I've only had red currants in jam/preserves. This torte is such a creative way to use them!
My mom used to have both red and black currants bushes and what I remember is jam. This torte takes it to a whole new level Isabelle.
This is one beautiful looking tart/torte whatever. Love the nutty meringue and fruit combination, unusual and worth hunting down some red currants for, wish me luck!!
My grandmother used to make the best currant jam (she had a mix of red and black currants). I remember when I used to go in Germany in the summer I'd eat them right off the bush as she had several..
My mom also has a bush and I use to pick them up but since I left, I'm not sure anyone bothers..
Seeing as we're practically family, your folks would be totally cool with me driving over there to pick some currants... right? :) (nevermind that the gas to get there and back is way more than $8 - it's the principle of the thing, dammit)

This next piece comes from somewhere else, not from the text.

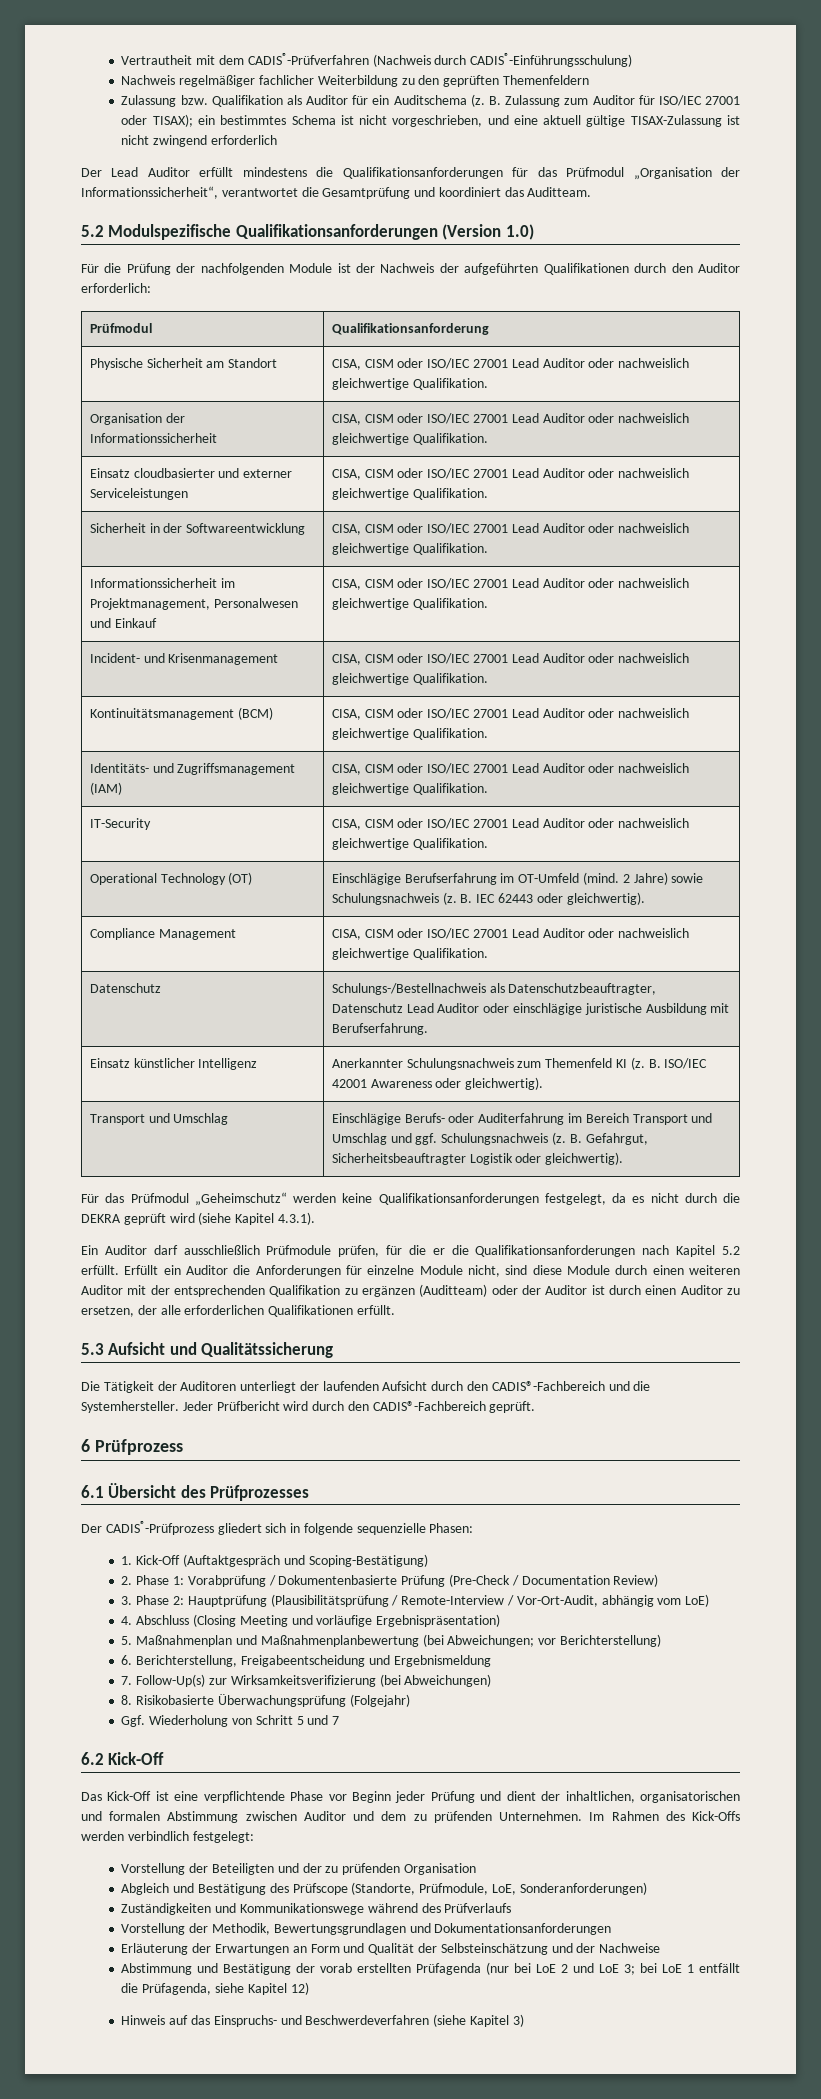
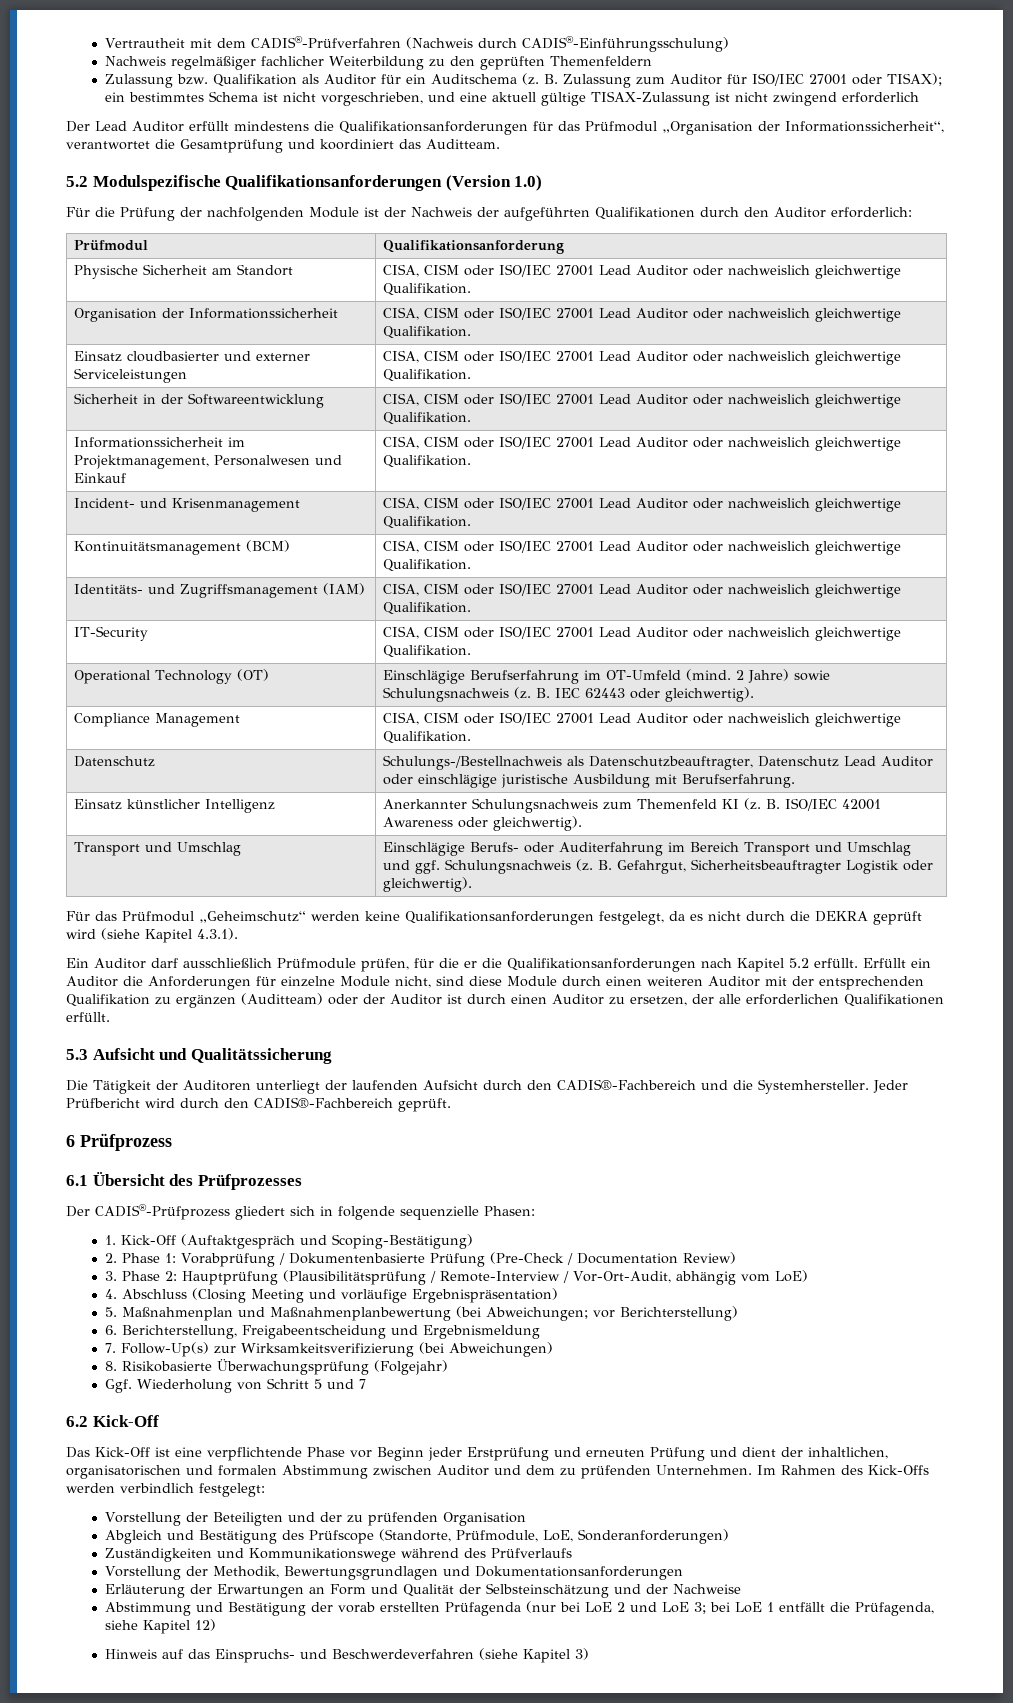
(426, 1797) none -> [467,1447,645,1461] Erstprüfung und erneuten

Those currants look beautiful! I'm kind of sad that I've never had them in their natural state. Great post. It is hilarious. I love the little voice in your head; it sounds a lot like the one I have, with its devilish suggestions.
I have never seen these in any store or market near by but I am definitely going to keep an eye out. I want to try this meringue! And I want to make jam with them. Hmm. I may just fly up and borrow a few from your neighbor :)
[email protected]'s Kitchen says
I've never had red currants in my life and to me, they look like cranberries here. They look so beautifully translucent in your photos and I imagine their tartness works really well against the sweetness of the meringue and crust. Spectacular torte!
The flavour reminds me a little of cranberries in terms of the sweet-and-sour quality, but the berries themselves are much smaller and more fragile than a cranberry... the closest comparison I can think of is a very small grape. You can substitute raspberries for the red currants, assuming those are easier to find where you are.
Adora's Box says
Red currants are so beautiful indeed. I have never cooked with them but had the odd one or two in fruit tarts. Such a lovely torte you've made. Love the meringue topping.
This looks fantastic! I don't think there would be ANY leftovers at our house! :)
Pretend Chef says
I've never tried red currants and am intrigued to do so now. This looks really delicious. I've love to try a slice of this.
That looks amazing! Love red currants and that meringue makes it so special and fancy!